Most assuredly it would be seen at least as a sign, maybe it is a prediction that the current king would die or that a new one would be born. Or perhaps our priest or king was particularly imaginative could see even deeper implications in this event; he realizes that for a star to fall, it must have been tainted somehow with the corruption of Earth. This small piece of the heavenly host became tinged with the evil sin of our world and as punishment has been cast down from heaven.
|
Perhaps this heavenly being is an angel rebelling against the powers that rule the heavens struck down for pride. Almost every civilization in the ancient world saw the sun and planets as gods and the stars we their servants. Maybe the fallen one wasn’t being cast out at all, maybe he chose to drop to earth to bring us some great gift, perhaps salvation itself. Perhaps it was the son of god bringing us redemption from the corruption of this world.

■ SET TASKS:
• 1. In the passage on the falling star, what does it say almost every ancient civilization saw the sun and planets as?
• 2. Using the passage on the falling star, explain why the imaginative priest or king would conclude that the star had been cast down from heaven.
The listing that comes next is separate material with no connection to the passage.

■ RECORDED DATA:
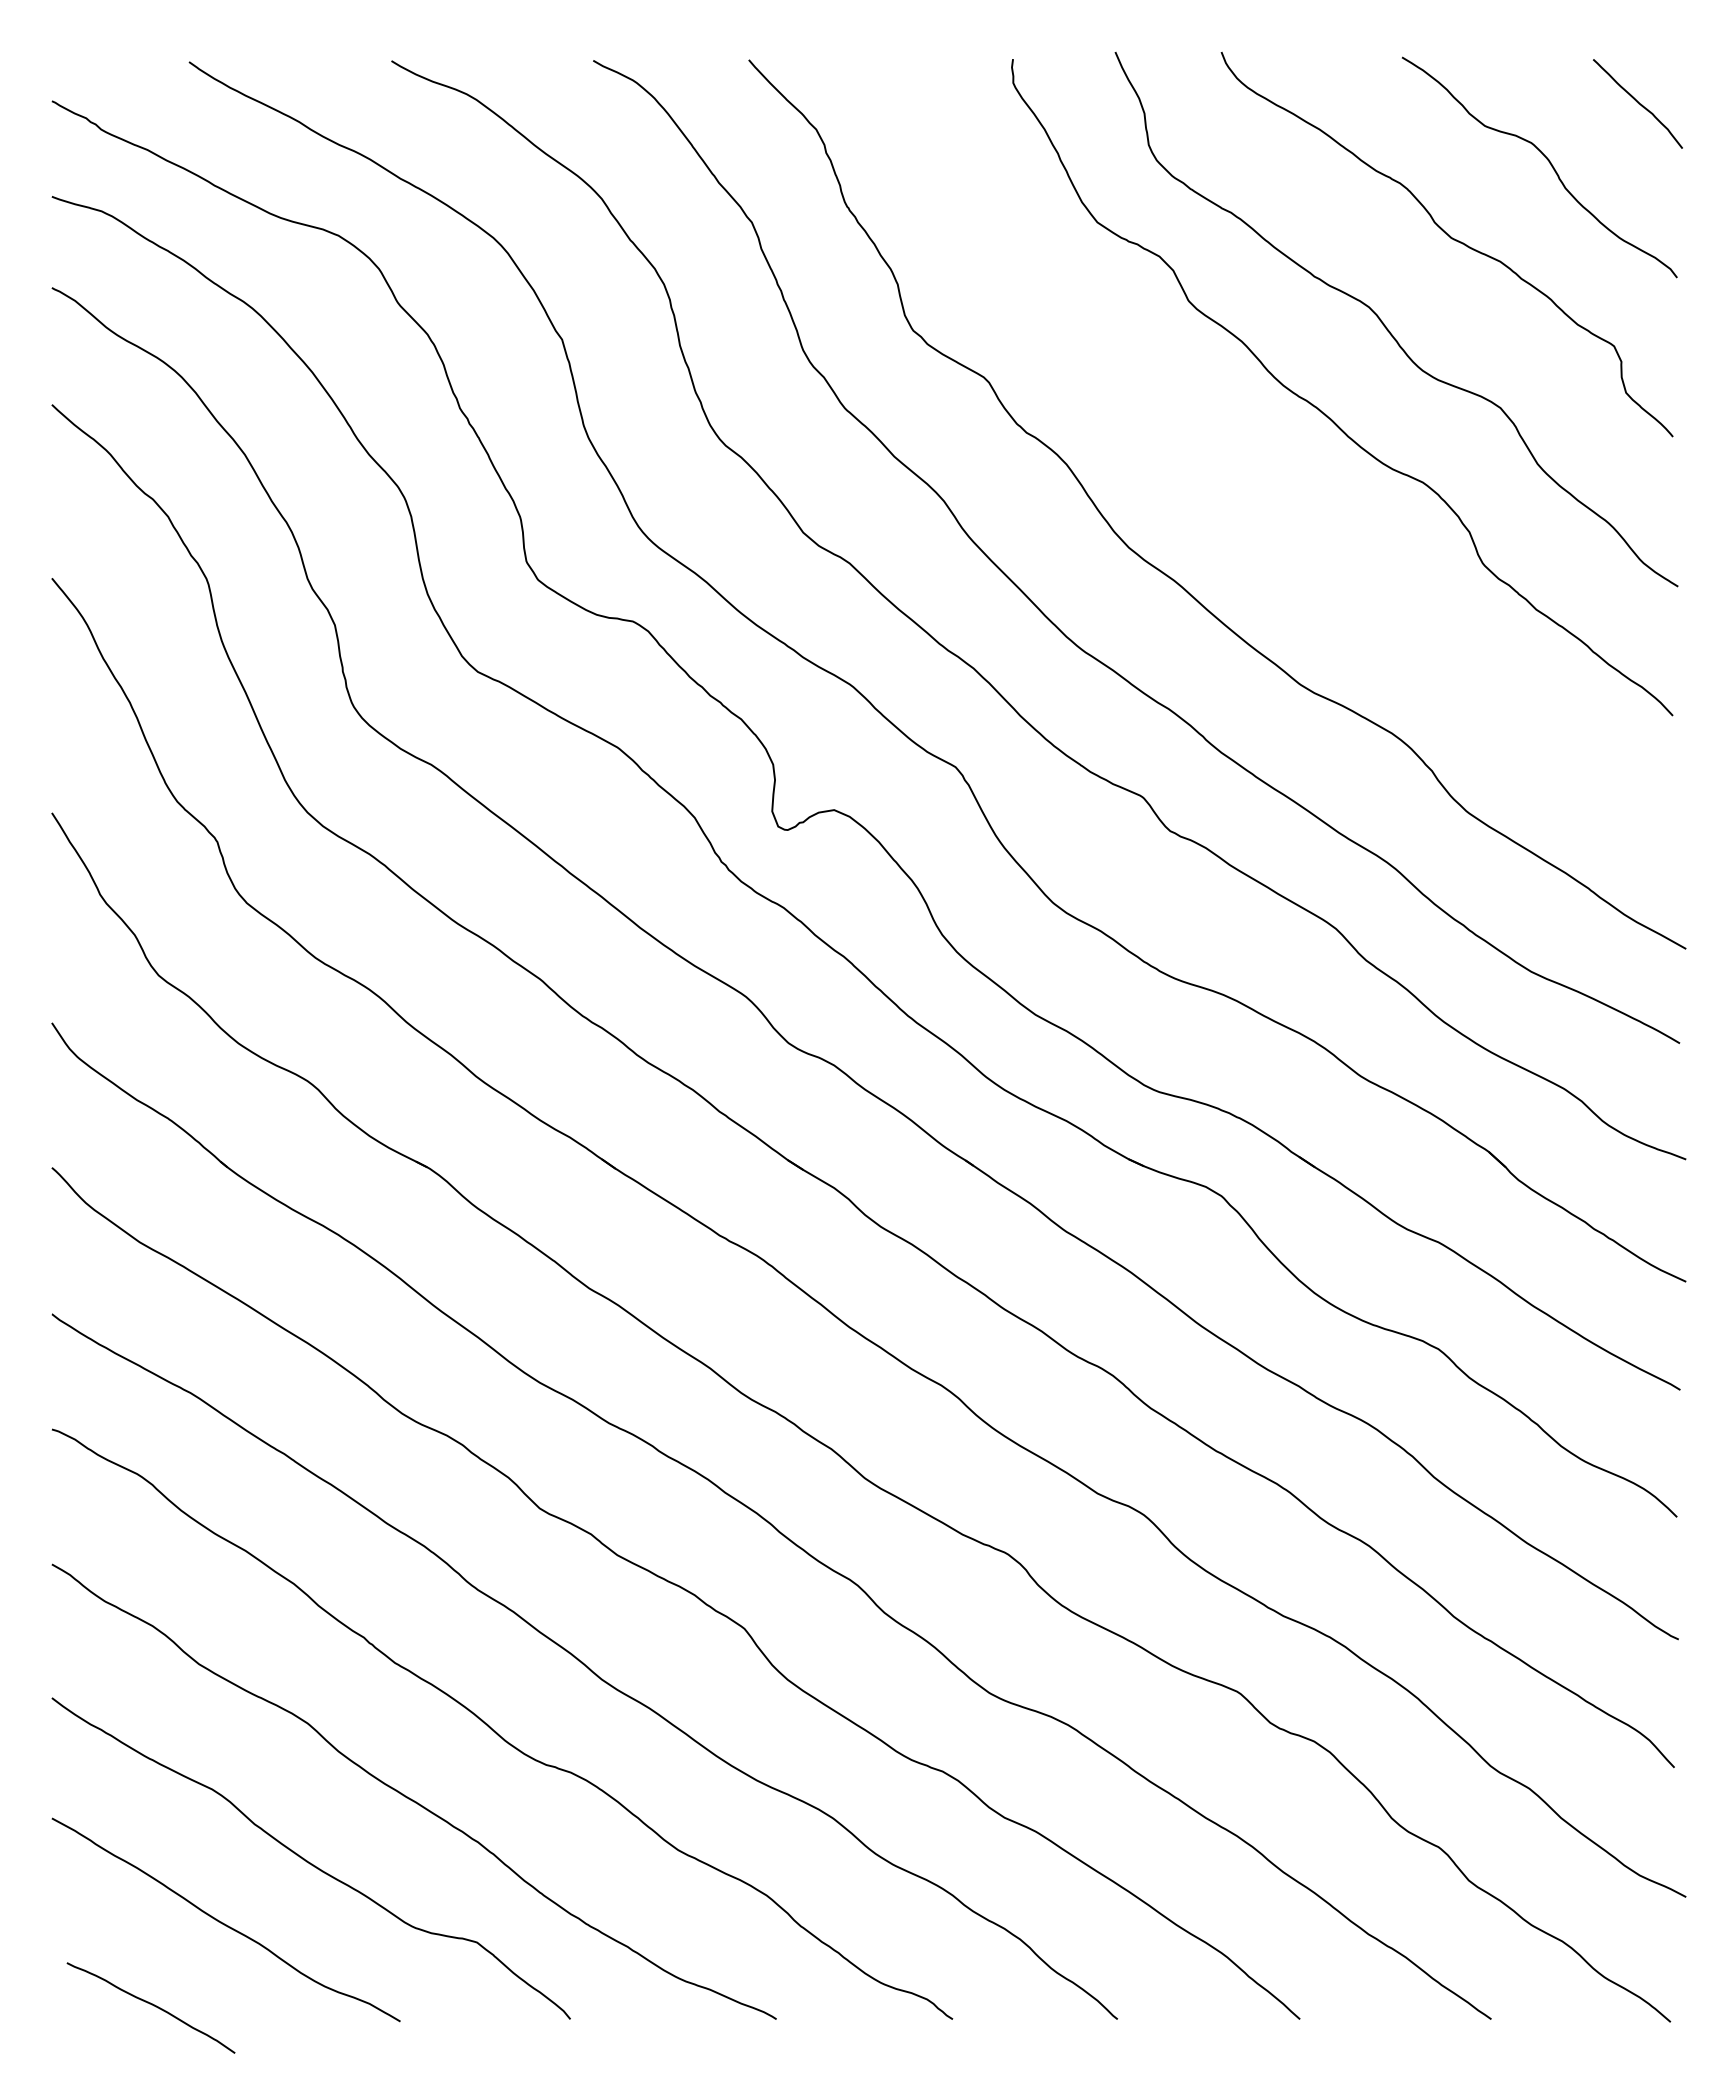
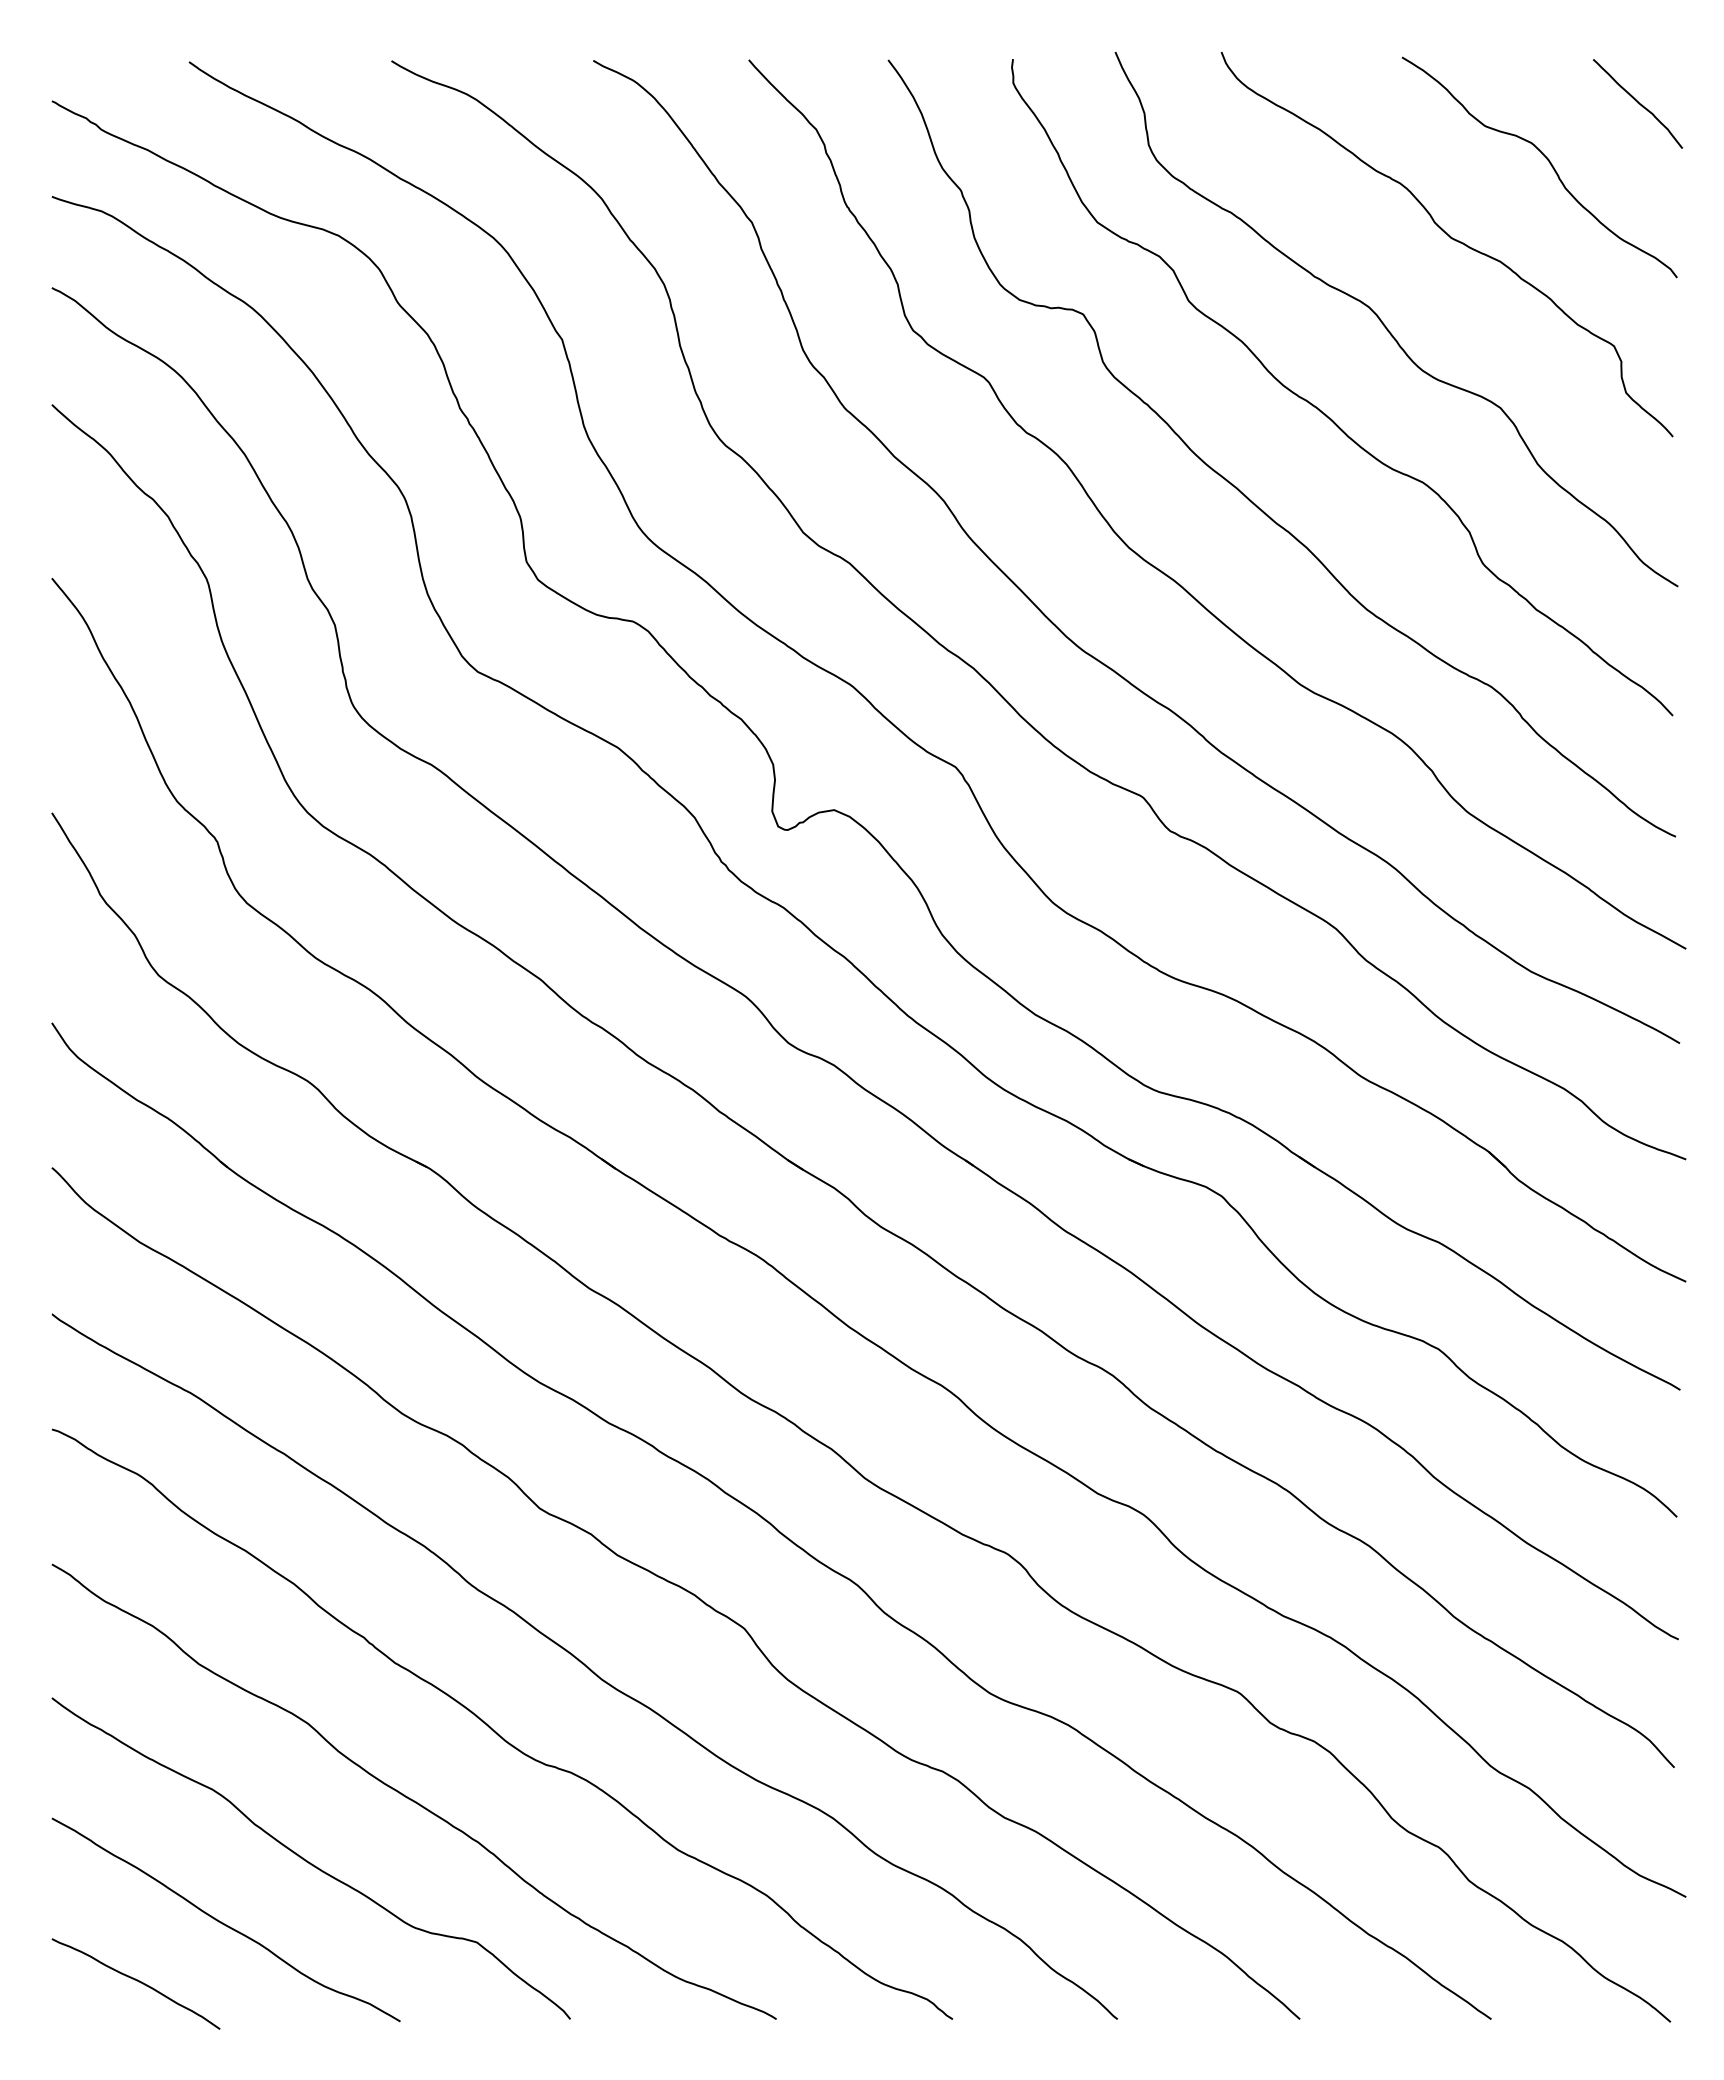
curve at (1245, 494): none -> present
curve at (151, 2005) position: (151, 2005) -> (136, 1981)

■ WRITTEN ANSWERS:
• 1. As gods.

• 2. He reasons that a star could fall only if it had been tainted by the corruption of Earth. This piece of the heavenly host had become tinged with the evil sin of the world, so it was cast down as punishment.